Late last August, a stretch of Route 38 in Cherry Hill between Longwood and Chapel avenues saw rapid flooding that submerged a car and left the vehicle trapped in the water until authorities could come for help. The incident left a section of Route 38 shut down, causing delays in both directions that had drivers congesting neighborhoods and sitting in standstill traffic on the surrounding roads.
The flooding was the latest in a series of intermittent flooding issues the Cherry Hill Police Department has dealt with along Route 38 over the last two years. With the rainiest months ahead, the low-lying section of road may still be susceptible to flooding, but the state Department of Transportation thinks it has identified the main source of the problem.
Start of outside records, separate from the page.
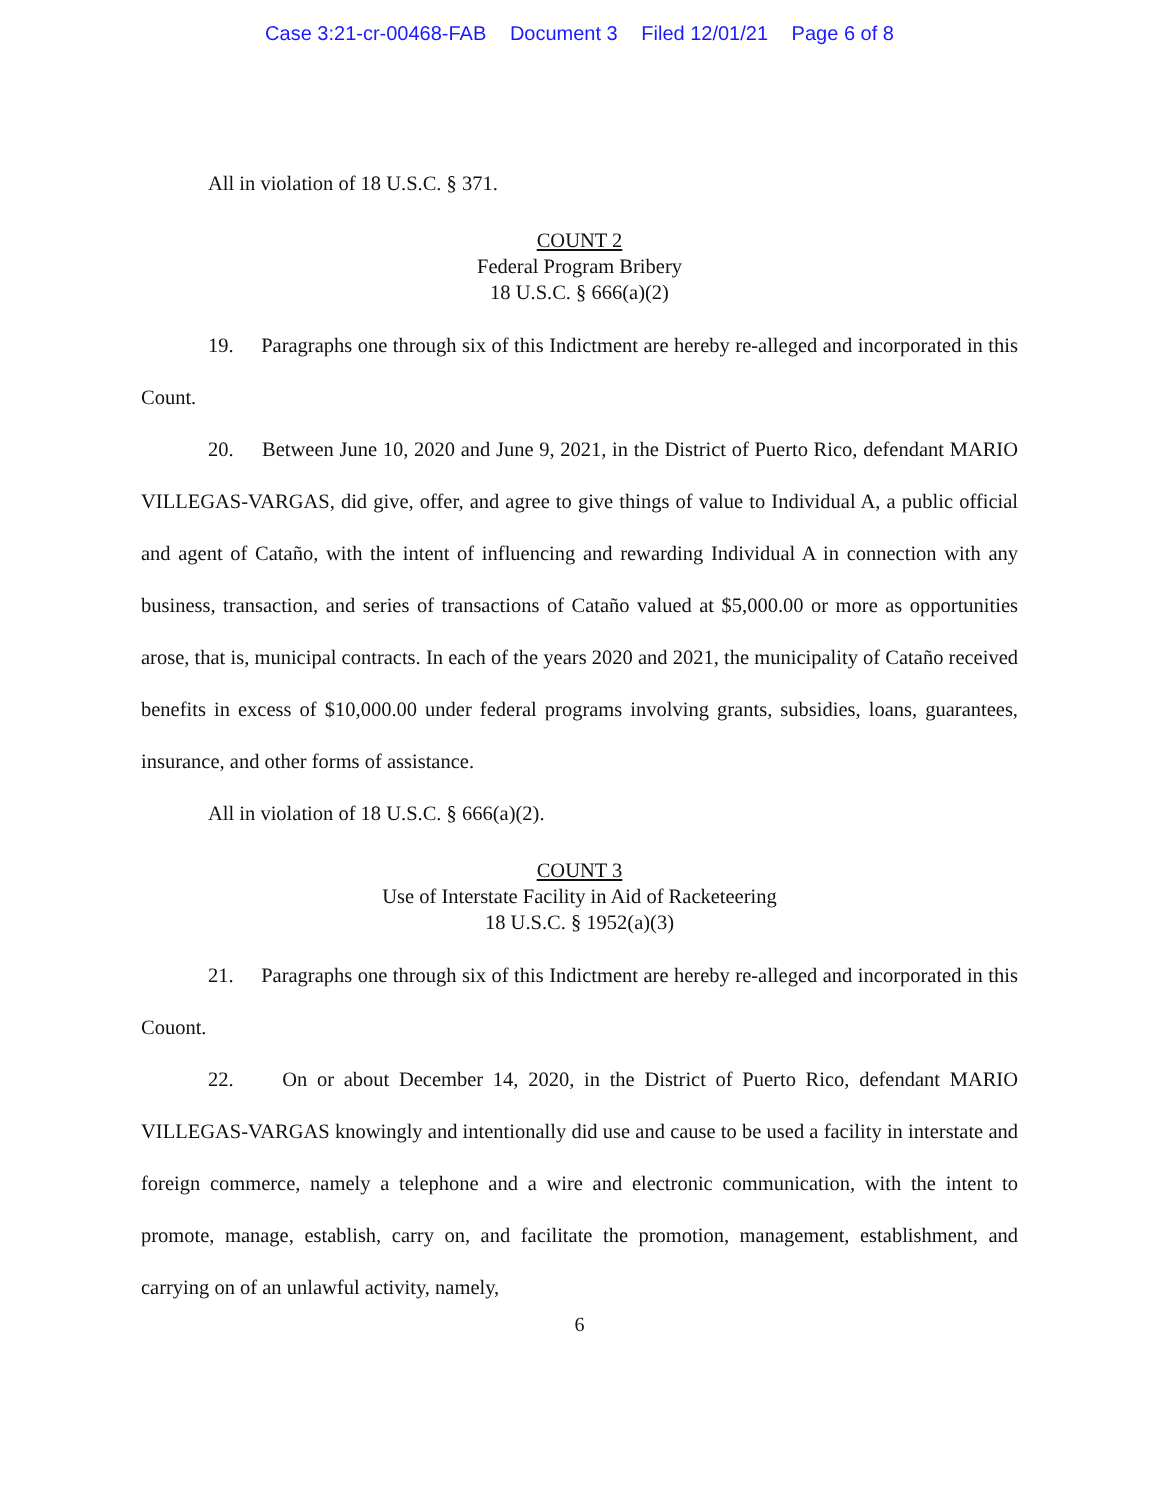Case 3:21-cr-00468-FAB Document 3 Filed 12/01/21 Page 6 of 8
All in violation of 18 U.S.C. § 371.
COUNT 2
Federal Program Bribery
18 U.S.C. § 666(a)(2)
19. Paragraphs one through six of this Indictment are hereby re-alleged and incorporated in this Count.
20. Between June 10, 2020 and June 9, 2021, in the District of Puerto Rico, defendant MARIO VILLEGAS-VARGAS, did give, offer, and agree to give things of value to Individual A, a public official and agent of Cataño, with the intent of influencing and rewarding Individual A in connection with any business, transaction, and series of transactions of Cataño valued at $5,000.00 or more as opportunities arose, that is, municipal contracts. In each of the years 2020 and 2021, the municipality of Cataño received benefits in excess of $10,000.00 under federal programs involving grants, subsidies, loans, guarantees, insurance, and other forms of assistance.
All in violation of 18 U.S.C. § 666(a)(2).
COUNT 3
Use of Interstate Facility in Aid of Racketeering
18 U.S.C. § 1952(a)(3)
21. Paragraphs one through six of this Indictment are hereby re-alleged and incorporated in this Couont.
22. On or about December 14, 2020, in the District of Puerto Rico, defendant MARIO VILLEGAS-VARGAS knowingly and intentionally did use and cause to be used a facility in interstate and foreign commerce, namely a telephone and a wire and electronic communication, with the intent to promote, manage, establish, carry on, and facilitate the promotion, management, establishment, and carrying on of an unlawful activity, namely,
6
“Lower lying sections of Route 38, particularly by the railroad overpass near Kenilworth Avenue, have, at times, had issues with flooding resulting from heavy rainfall,” said Steve Schapiro, deputy director of communications for NJDOT. “Last year, a damaged drainage pipe on township property was discovered. NJDOT worked with Cherry Hill and completed a project last summer to repair the drainage pipe and stabilize an eroded slope near the railroad overpass.”
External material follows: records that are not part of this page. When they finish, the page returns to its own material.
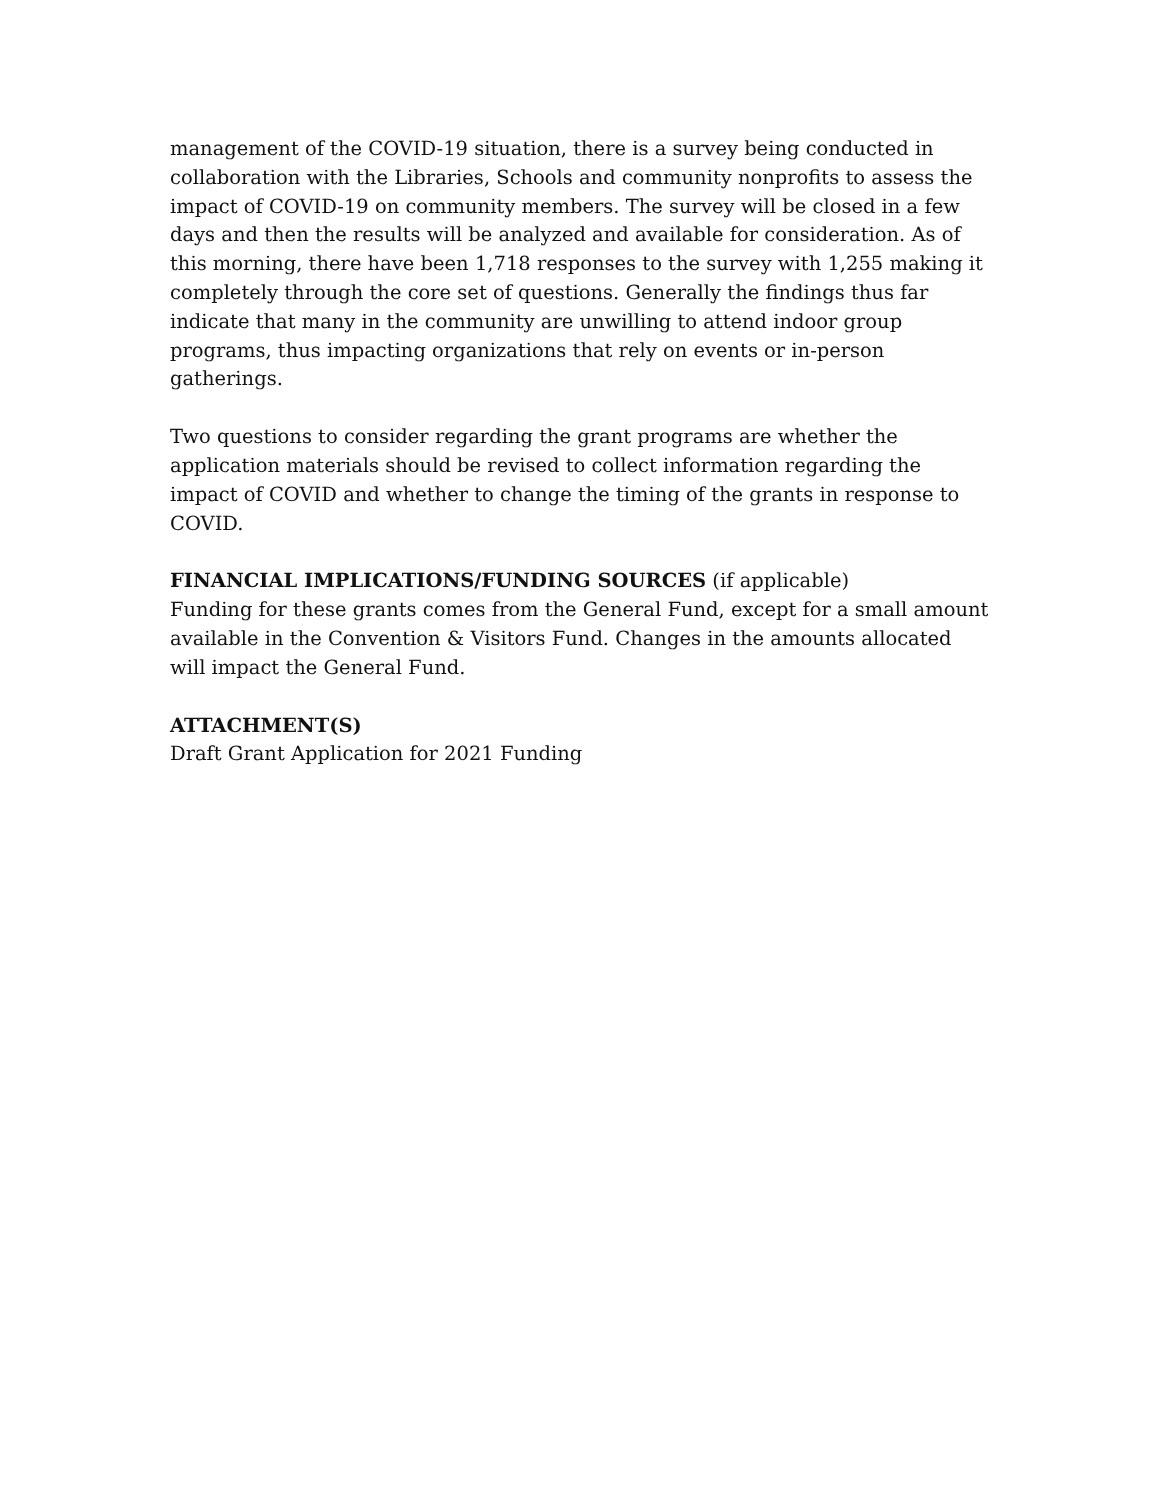management of the COVID-19 situation, there is a survey being conducted in collaboration with the Libraries, Schools and community nonprofits to assess the impact of COVID-19 on community members. The survey will be closed in a few days and then the results will be analyzed and available for consideration. As of this morning, there have been 1,718 responses to the survey with 1,255 making it completely through the core set of questions. Generally the findings thus far indicate that many in the community are unwilling to attend indoor group programs, thus impacting organizations that rely on events or in-person gatherings.
Two questions to consider regarding the grant programs are whether the application materials should be revised to collect information regarding the impact of COVID and whether to change the timing of the grants in response to COVID.
FINANCIAL IMPLICATIONS/FUNDING SOURCES (if applicable)
Funding for these grants comes from the General Fund, except for a small amount available in the Convention & Visitors Fund. Changes in the amounts allocated will impact the General Fund.
ATTACHMENT(S)
Draft Grant Application for 2021 Funding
Schapiro said, additionally, sometimes so much rain falls in such a short amount of time that drainage systems cannot handle the deluge of water, which causes temporary flash flooding. He said in the event that flooding presents a danger to motorists, NJDOT will not hesitate to close a road temporarily.
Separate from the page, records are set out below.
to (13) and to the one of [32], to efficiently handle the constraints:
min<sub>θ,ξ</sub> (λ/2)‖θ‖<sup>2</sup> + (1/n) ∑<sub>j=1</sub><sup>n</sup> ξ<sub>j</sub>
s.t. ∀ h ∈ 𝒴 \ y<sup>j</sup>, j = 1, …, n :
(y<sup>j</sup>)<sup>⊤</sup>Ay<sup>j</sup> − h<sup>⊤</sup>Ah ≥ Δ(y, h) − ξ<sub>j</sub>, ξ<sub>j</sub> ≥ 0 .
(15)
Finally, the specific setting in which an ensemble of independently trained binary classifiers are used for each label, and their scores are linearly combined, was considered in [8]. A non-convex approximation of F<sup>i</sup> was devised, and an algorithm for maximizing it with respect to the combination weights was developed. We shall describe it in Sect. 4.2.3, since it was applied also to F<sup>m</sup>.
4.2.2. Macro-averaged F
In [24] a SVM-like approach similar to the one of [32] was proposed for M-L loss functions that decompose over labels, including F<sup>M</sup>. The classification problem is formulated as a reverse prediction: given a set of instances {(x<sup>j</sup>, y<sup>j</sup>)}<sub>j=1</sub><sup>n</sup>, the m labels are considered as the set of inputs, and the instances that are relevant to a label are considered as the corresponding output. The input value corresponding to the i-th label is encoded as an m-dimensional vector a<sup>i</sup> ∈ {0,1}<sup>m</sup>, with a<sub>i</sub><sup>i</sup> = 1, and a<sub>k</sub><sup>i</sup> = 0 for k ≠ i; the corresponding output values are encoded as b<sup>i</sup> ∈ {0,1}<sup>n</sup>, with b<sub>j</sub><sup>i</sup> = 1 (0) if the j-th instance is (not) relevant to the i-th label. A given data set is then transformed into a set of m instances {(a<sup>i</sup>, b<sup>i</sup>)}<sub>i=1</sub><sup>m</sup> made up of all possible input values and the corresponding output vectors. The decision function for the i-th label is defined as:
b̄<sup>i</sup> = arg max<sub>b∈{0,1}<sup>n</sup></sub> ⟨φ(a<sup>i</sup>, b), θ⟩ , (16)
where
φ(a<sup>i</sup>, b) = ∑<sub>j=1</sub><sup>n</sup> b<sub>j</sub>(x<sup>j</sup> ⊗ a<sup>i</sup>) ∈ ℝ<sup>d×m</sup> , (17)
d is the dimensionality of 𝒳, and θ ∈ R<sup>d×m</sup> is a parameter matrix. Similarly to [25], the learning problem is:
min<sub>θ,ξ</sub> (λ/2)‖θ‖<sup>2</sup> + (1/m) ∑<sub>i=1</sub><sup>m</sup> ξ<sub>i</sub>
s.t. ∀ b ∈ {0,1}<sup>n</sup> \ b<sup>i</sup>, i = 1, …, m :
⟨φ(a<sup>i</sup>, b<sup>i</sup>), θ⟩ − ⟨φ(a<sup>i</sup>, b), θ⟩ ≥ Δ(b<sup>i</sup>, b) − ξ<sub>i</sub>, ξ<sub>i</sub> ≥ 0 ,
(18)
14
Cherry Hill Police Chief William Monaghan said the department has grappled with flooding issues on both Route 70 and Route 38, but Route 38 has proven the more problematic of the two. He said roadway design and drainage issues are part of the problem. He said these issues are coupled with the fact that people throw trash and other debris out of their cars that washes into the drains and clogs them.
“Those pipes lead to a municipal release point back off of 38 – back by one of the parks,” Monaghan said. “We send public works crews out there to clear debris on a consistent basis to ensure at least our end is covered as far as the flow of the water.”
There were two flooding incidents in rapid succession last summer that drew the public’s attention to the problem. Capt. Amy Winters of the Cherry Hill Police Department said, at the road’s lowest point, the water can get up to four feet deep, and any car that tries to drive through that gets destroyed. She said the water looks deceptively less deep, and so some motorists will try to drive through the flooding. The car or cars subsequently become trapped and most likely destroyed. At that point, the incident turns into a rescue mission for the department, which has to contact the fire department to tow the car out of the water.
Monaghan said now that they’re aware of the issues, officers assigned to that district of town will monitor the road during periods of heavy rainfall.
“Our goal is to close it prior to the water getting to a point where people will get stuck in the water,” Monaghan said.
If needed, the department will contact the DOT to come out and shut down the road while the department assists with detours until the water subsides. He said because Route 38 is a major thoroughfare to Philadelphia and surrounding South Jersey communities, getting the word out about a closure is extremely important. He said they’ll contact local media and send out an alert on their Nixle page, but given the volume of traffic that utilizes the roadway, the backups will inevitably spill on to Route 70 and other side streets.
Monaghan cautioned that if Route 38 is shut down, the best option for diverted motorists is to stay on main roads and out of the nearby neighborhoods. He said the surrounding neighborhoods are practically a dead end with no way to turn around once motorists get trapped in the volume.
In the meantime, the township’s engineers are still in contact with DOT about corrective measures, according to Monaghan.
“It’s in the hands of engineers at this point,” Monaghan said.